* _CONSIGNE DE TRAVAIL 1_
Réécrivez le passage du texte sur la narration qui va de « Quelques définitions liées » jusqu’à « différentes ou appropriées. », en renommant « récit » en « discours ».
* _CONSIGNE DE TRAVAIL 2_
Rédigez la suite du texte sur la narration dans le jeu de société, à partir de sa dernière phrase.
======== PASSAGE EXTRAIT ========
De prime abord, la narration renvoie dans notre imaginaire à une technique principalement littéraire. Pourtant, elle existe dans tous les médias qui visent à proposer un récit et est constituée de différents éléments qui permettent de la caractériser. Là encore, c’est principalement dans le domaine de la littérature que ces éléments sont souvent étudiés, ce qui conduit à s’interroger sur leur déclinaison dans le jeu de société.
En préambule, il peut être utile et pertinent de redéfinir la narration, et notamment pour l’opposer à des termes proches dont les sens peuvent être confondus. C’est donc une définition négative (ce que la narration n’est pas, par opposition à d’autres concepts proches) qui permet de conduire à sa définition positive (ce qu’elle est).
Quelques définitions liées à la narration
En effet, la narration n’est pas ce que l’on raconte ; ça c’est le récit, qui peut revêtir une forme orale ou écrite, et qui présente l’histoire (l’intrigue, les événements, etc) que l’on raconte.
La narration, quant à elle, est l’acte de mettre l’histoire en récit ; c’est l’action de raconter l’histoire, et c’est pour cela que l’on parle souvent de techniques narratives pour qualifier la façon dont cette action est réalisée. On retrouve ces techniques narratives dans divers domaines, qu’il s’agisse de littérature (domaine dans lequel le plus d’études sur ce sujet sont disponibles), mais aussi de théâtre, de cinéma, ou encore de jeux vidéo. Selon le média concerné, on peut donc retrouver des techniques narratives différentes ou appropriées.
Ainsi, on peut définir rapidement les différents éléments qui s’intègrent dans la narration, comprise par la façon dont on raconte :
- Le récit constitue ce que l’on raconte,
- L’histoire regroupe les différents éléments racontés.
- Le scénario est la façon de découper l’histoire, d’agencer les différents morceaux de l’histoire, plus que le récit lui-même.
======== INFORMATIONS SOURCES ========
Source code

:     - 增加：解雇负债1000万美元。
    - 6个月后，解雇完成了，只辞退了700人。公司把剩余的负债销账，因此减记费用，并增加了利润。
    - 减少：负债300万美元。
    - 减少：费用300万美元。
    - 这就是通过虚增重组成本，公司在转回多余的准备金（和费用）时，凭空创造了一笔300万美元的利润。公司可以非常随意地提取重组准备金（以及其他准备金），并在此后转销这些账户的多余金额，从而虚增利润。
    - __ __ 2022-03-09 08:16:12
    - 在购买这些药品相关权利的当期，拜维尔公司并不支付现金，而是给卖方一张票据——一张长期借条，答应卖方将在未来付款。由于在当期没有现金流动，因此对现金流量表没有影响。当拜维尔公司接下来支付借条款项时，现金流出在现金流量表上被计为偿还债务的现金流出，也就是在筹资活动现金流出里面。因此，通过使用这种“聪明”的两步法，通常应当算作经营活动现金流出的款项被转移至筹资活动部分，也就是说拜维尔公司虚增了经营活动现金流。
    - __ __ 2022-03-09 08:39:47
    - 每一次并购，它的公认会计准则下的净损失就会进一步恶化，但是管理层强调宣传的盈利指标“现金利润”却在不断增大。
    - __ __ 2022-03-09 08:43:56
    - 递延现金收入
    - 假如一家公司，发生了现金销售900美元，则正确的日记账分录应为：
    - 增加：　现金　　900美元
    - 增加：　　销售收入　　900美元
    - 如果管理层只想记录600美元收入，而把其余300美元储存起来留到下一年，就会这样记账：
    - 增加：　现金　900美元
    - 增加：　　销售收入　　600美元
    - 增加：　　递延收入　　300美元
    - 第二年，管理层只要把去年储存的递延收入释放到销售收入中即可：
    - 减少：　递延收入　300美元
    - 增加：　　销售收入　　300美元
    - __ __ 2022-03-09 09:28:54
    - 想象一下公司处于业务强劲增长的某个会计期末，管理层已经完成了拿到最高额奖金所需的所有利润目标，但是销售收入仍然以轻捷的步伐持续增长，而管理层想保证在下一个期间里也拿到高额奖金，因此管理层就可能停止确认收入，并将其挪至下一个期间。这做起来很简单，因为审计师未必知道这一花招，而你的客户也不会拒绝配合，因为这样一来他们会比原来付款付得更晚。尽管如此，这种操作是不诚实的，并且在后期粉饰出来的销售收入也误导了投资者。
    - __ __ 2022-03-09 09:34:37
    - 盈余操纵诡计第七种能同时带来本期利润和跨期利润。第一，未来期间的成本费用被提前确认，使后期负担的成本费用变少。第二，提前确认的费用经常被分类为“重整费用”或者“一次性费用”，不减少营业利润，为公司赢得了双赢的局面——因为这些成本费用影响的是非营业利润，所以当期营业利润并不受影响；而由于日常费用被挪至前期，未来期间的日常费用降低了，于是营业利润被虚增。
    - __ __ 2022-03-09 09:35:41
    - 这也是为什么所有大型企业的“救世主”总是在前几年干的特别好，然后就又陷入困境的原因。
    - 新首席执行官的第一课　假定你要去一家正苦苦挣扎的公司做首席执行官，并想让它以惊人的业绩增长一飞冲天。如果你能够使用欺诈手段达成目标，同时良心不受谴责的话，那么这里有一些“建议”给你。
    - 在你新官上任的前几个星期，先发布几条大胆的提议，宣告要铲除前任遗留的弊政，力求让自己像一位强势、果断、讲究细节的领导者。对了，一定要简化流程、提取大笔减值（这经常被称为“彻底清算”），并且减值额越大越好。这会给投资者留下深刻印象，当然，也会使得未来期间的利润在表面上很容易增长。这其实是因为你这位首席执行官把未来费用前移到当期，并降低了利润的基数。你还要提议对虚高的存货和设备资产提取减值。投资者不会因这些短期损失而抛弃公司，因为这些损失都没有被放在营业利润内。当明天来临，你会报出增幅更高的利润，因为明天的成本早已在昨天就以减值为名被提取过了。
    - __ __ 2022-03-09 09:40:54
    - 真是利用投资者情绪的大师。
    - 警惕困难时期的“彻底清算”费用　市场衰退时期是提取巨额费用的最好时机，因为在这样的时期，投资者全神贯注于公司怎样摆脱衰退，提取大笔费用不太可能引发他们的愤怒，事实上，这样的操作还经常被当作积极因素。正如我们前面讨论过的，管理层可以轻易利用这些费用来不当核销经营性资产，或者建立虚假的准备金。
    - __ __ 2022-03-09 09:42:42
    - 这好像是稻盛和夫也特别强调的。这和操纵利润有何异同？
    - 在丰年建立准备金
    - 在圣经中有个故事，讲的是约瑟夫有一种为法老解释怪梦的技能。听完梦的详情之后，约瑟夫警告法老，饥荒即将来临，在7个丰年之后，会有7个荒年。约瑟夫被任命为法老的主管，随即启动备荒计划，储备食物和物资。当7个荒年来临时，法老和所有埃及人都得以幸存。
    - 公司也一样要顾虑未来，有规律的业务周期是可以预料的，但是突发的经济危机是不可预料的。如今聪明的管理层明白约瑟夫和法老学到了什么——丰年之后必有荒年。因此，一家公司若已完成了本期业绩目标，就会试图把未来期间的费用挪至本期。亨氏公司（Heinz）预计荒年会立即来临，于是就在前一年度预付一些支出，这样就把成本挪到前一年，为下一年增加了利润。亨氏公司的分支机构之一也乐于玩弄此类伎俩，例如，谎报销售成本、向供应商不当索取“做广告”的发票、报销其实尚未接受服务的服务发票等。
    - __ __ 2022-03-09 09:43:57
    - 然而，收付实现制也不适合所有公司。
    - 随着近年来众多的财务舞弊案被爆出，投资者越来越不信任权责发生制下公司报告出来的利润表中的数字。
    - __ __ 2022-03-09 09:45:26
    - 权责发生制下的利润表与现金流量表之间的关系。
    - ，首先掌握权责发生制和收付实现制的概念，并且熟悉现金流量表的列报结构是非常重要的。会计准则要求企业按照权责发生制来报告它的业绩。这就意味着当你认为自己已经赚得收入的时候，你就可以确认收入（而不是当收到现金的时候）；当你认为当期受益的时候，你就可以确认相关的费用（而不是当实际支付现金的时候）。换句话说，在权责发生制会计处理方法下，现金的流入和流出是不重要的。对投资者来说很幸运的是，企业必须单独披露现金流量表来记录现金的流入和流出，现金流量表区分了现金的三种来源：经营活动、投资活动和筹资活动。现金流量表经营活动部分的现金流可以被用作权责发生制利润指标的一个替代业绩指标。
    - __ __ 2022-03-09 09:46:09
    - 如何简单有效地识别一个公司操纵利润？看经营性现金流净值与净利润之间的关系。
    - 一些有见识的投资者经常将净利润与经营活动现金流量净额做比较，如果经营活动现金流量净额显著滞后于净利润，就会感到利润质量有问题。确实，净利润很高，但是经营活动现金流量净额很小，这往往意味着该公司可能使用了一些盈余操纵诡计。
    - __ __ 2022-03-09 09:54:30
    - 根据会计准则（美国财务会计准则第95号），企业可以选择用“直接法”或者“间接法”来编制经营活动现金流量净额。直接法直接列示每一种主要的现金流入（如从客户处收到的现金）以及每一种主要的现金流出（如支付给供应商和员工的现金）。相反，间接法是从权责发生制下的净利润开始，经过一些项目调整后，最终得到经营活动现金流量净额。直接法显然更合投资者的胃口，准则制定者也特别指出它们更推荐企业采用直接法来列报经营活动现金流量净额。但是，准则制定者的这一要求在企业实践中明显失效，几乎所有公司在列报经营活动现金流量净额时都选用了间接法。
========
* _RÉPONSE PROPOSÉE 1_
Quelques définitions liées à la narration
En effet, la narration n’est pas ce que l’on raconte ; ça c’est le discours, qui peut revêtir une forme orale ou écrite, et qui présente l’histoire (l’intrigue, les événements, etc) que l’on raconte.
La narration, quant à elle, est l’acte de mettre l’histoire en discours ; c’est l’action de raconter l’histoire, et c’est pour cela que l’on parle souvent de techniques narratives pour qualifier la façon dont cette action est réalisée. On retrouve ces techniques narratives dans divers domaines, qu’il s’agisse de littérature (domaine dans lequel le plus d’études sur ce sujet sont disponibles), mais aussi de théâtre, de cinéma, ou encore de jeux vidéo. Selon le média concerné, on peut donc retrouver des techniques narratives différentes ou appropriées.

* _RÉPONSE PROPOSÉE 2_
- Le cycle narratif est un ensemble de récits sur le même thème.
- L’arc narratif est quant à lui une intrigue complète.
- Enfin, l’arc transformationnel est ce qui change le personnage, qui est en principe différent à la fin de l’aventure de ce qu’il était au début (ce changement pouvant être positif comme négatif).
Les catégories qui caractérisent la technique narrative
On divise généralement en six catégories (parfois cinq, parfois sept) les éléments qui participent aux différentes techniques narratives. Pour les besoins de cet article, j’essaierai d’aller de ce qui est le plus facilement transposable dans dans le jeu de société à ce qui est le plus complexe à adapter.
La situation initiale : elle vise l’époque ou l’endroit où se déroule le récit, ce qu’on appelle souvent de façon générique l’univers du récit. Dans le jeu de société, la situation initiale est souvent désignée sous le terme de « thème », or comme expliqué ci-dessous cette notion de « thème » renvoie à un autre concept.
La situation initiale est un élément que l’on retrouve de façon assez évidente dans le jeu de société. Elle est souvent mise en avant pour présenter un jeu car elle exerce un attrait important sur les joueuses. Le choix de cette situation initiale n’est en principe pas aléatoire, il est supposé affecter le récit. Pourtant, dans le jeu de société, il est fréquemment reproché aux jeux d’avoir un univers plaqué, décorrélé notamment de la mécanique, comme s’il n’existait aucune perméabilité entre cette situation initiale et le déroulement du jeu lui-même.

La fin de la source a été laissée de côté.